Nathan, who has built businesses across industries ranging from window cleaning and mobile detailing to entertainment-focused mergers and acquisitions, joins us in the latest episode of Business Trends Today to discuss how today’s divided environment is showing up inside companies and what leaders can do about it.
“There are some companies that in their culture, culture is in their DNA, being aware of it and creating a space where folks walk into the… place of business, and they just want to be there,” Nathan said.
Additionally, Nathan suggests that companies navigating division most effectively share a common thread; they prioritize the human beings on their teams, not just the mission or the profit-and-loss statement.
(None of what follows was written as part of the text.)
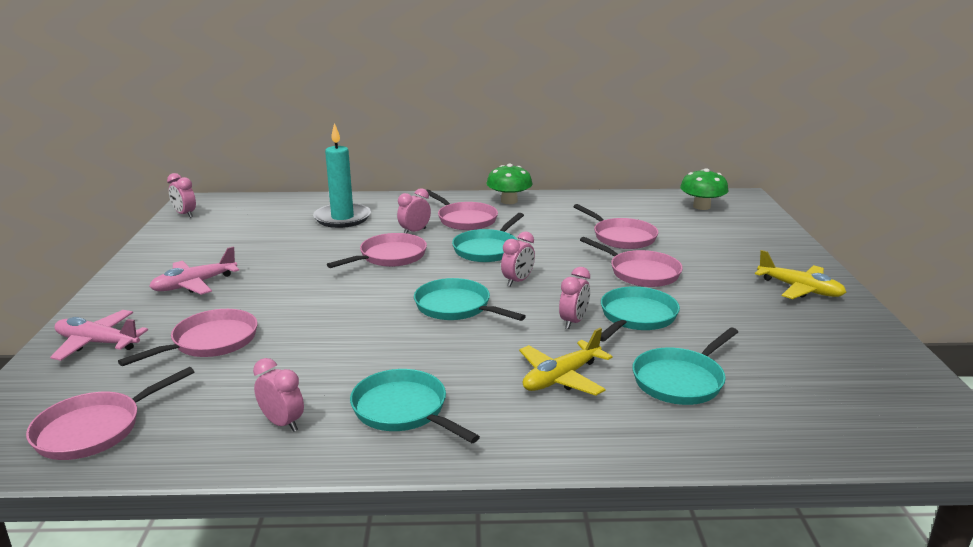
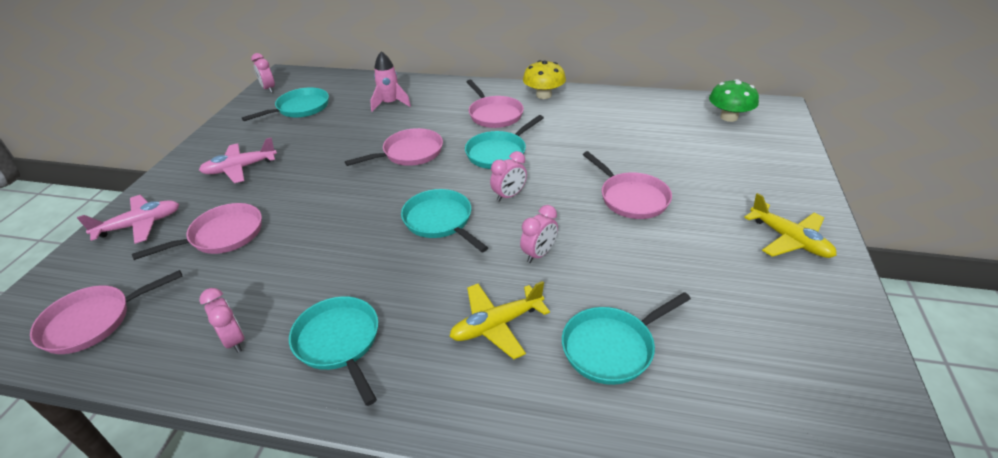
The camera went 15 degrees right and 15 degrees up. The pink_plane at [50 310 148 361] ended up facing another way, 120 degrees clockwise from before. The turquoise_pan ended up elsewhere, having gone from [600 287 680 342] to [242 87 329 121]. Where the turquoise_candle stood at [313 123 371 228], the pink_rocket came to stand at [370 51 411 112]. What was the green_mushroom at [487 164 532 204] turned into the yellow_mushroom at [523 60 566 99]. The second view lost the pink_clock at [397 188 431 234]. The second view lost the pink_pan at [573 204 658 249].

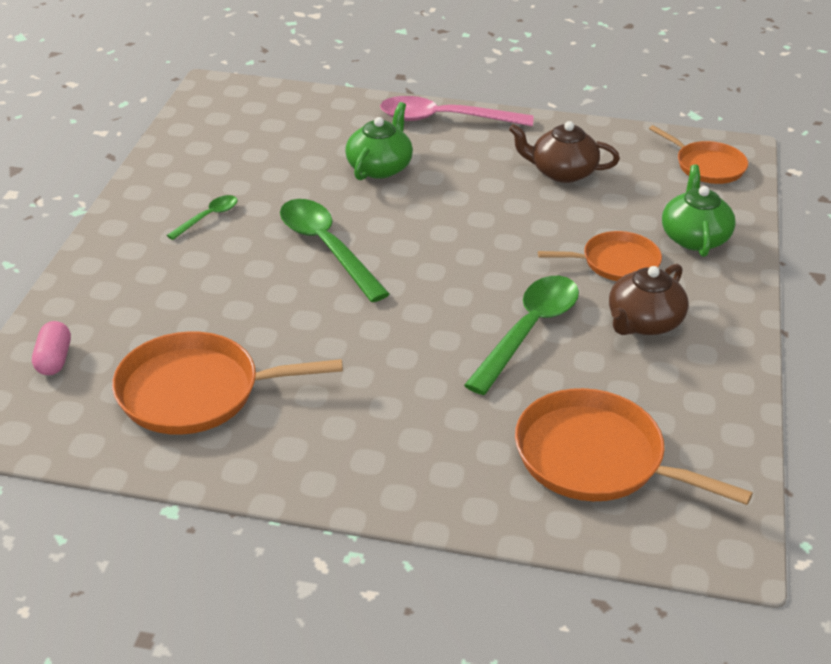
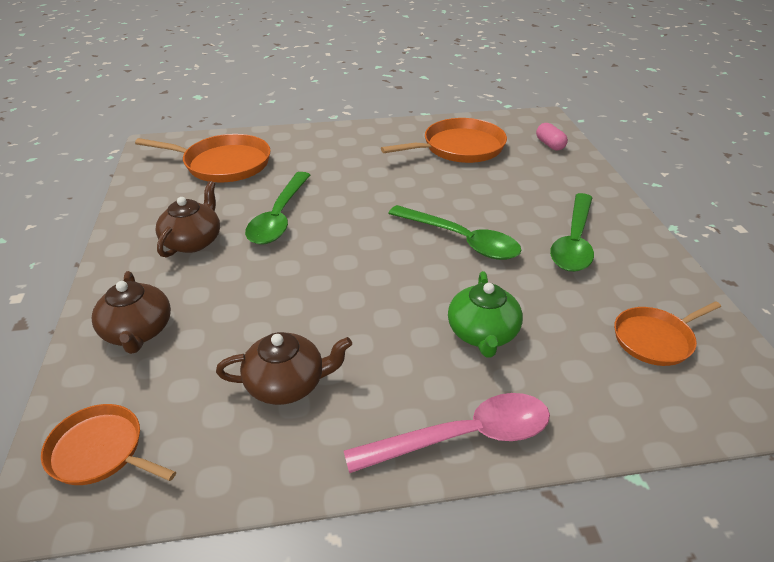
The camera went 160 degrees right and 0 degrees up. What was the green_teapot at [662 165 736 257] turned into the brown_teapot at [92 271 171 354]. The size of the green_spoon at [167 195 238 240] changed by a factor of 1.98. The orange_pan ended up elsewhere, having gone from [538 231 662 281] to [614 301 721 366].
"But when you prioritize the people and understanding the human beings, that's what separates good from great, if you will. And developing those relationships and nurturing those relationships, leading your people and allowing them to grow within your company. I think that's what makes special companies really separate."
For leaders managing employees with opposing viewpoints, Nathan recommends a shift in mindset before difficult conversations even begin. Rather than entering discussions prepared to score rhetorical points, he advises leaders to arrive with openness. He then draws on frameworks from authors such as David Brooks and Monica Guzman, whose book I Never Thought of It That Way, Nathan calls a personal compass.
On the customer side, Nathan said brand protection starts with recognizing the breadth of your audience. Invoking the famous quip attributed to Michael Jordan, “Republicans buy sneakers too,” Nathan warned that narrowing a business’s field of vision based on political alignment is a costly mistake.
“Whether somebody’s Republican, Democrat, or independent, they got windows. They want [them clean],” Nathan said.
Nevertheless, Nathan pushes back on the conventional wisdom that politics and religion should be entirely off-limits in professional settings, citing a 2018 study by the research organization More in Common titled Hidden Tribes. The report found that roughly 85% of Americans fall into what researchers call the “exhausted majority,” in which people are neither extreme nor well represented in public discourse.